There's a kerfuffle on board over the remaining Lucian Alliance prisoners. Young, naturally, wants to gate them off onto the first planet they can find. Wray, naturally, thinks they should keep them all on board to slowly deplete the food reserves. But somehow everyone is OK with keeping the leather-clad Lucians who are deemed worthy by the Earth-bound top brass, and just gating the rest onto the planet with "volcanic activity" — granted only Rush knew about the volcanoes, but still. How is this better than not leaving them ALL there? Questions, questions, but at least we have some new characters. And a few more faces that the rapidly unraveling Young can vigorously beat into a bloody pulp.


The second biggest moment for this episode was easily the death of Riley. I did NOT see Riley going out the way he did — Young's eye contact choke out was really terrible. But bad in a good way. Bad in a "I'm putting my hands over my eyes, this is upsetting" way. Which was the point. It was sad saying goodbye to Riley, but his exit was an important one. Besides the baby, this was the first real character to get the axe that perhaps some of us had an emotional attachment to. Much more so than the bald soldier who really, really, really needed sleeping pills. Plus this recent death continues to sour the minds and hearts of the crew. How any of them will have the will to go on or lead, I have no idea. I expect Riley's exit will impact Young and Rush the most, since they're both directly responsible for his death. Rush, by sending him on a death trip. And Young, for literally suffocating Riley.
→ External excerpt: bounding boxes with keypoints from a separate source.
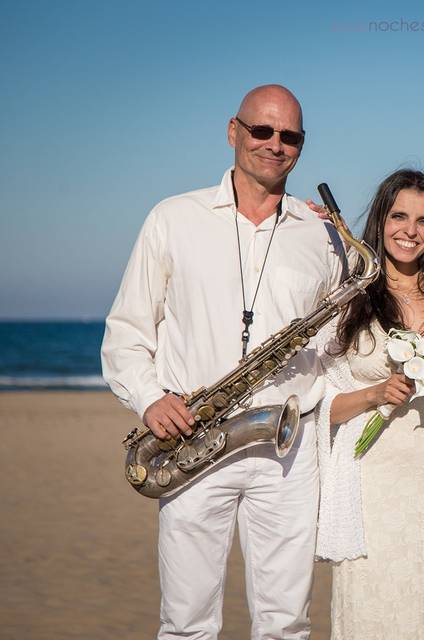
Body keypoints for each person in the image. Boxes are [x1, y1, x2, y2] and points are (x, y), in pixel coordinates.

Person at [101, 85, 346, 640]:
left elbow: (334, 344)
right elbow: (126, 331)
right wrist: (148, 398)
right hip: (193, 438)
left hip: (288, 449)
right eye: (261, 130)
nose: (275, 144)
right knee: (186, 622)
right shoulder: (172, 217)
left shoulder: (322, 234)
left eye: (290, 136)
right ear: (233, 131)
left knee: (286, 623)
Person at [312, 169, 424, 640]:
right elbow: (320, 407)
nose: (410, 230)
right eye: (399, 215)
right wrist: (376, 393)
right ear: (380, 219)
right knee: (375, 613)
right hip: (376, 487)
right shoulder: (348, 299)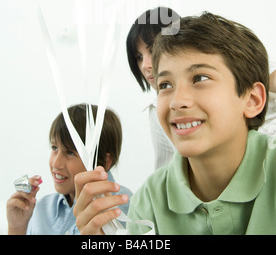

Would I have put this emotional episode right after the baby death? Probably not, but I wouldn't have changed much. I enjoyed this episode, as slow as it seemed, from the burried gate down to Riley's Kino farewell, which was thankfully sappy-music-montage-free. SGU always claimed that this series would be dark and sad, and it looks like it's finally unafraid to play with death. And not the senseless, faceless, "Let's throw some fake blood on the gate room floor" shoot-out deaths way — but real loss. Riley was a real character, and his departure will be felt in a real way among the crew on Destiny. And hopefully, he won't appear later in the season on the alien obelisk planet, along with TJ's baby.

So long Riley. Your death, while sad, was the first real adult death in SGU and puts this show further down the dark path it aims to explore. Here's his final goodbye, even though at the time he didn't know he was making it.

Predictions for the future? Riley's death is just going to destroy Young. Meanwhile, Rush might try and make up for his actions in this episode by messing with Destiny's "destiny" yet again, and putting the whole crew in peril. As for the rest of the crew, I'm not sure — we haven't spent much time with Chloe, Eli, or Scott just yet. Hopefully we'll get back into that whole love triangle soon!


Also thanks for explaining the whole who the Lucian Alliance people are and why they want the Destiny. Even thought some of us know this already, it was needed. Maybe even in season one.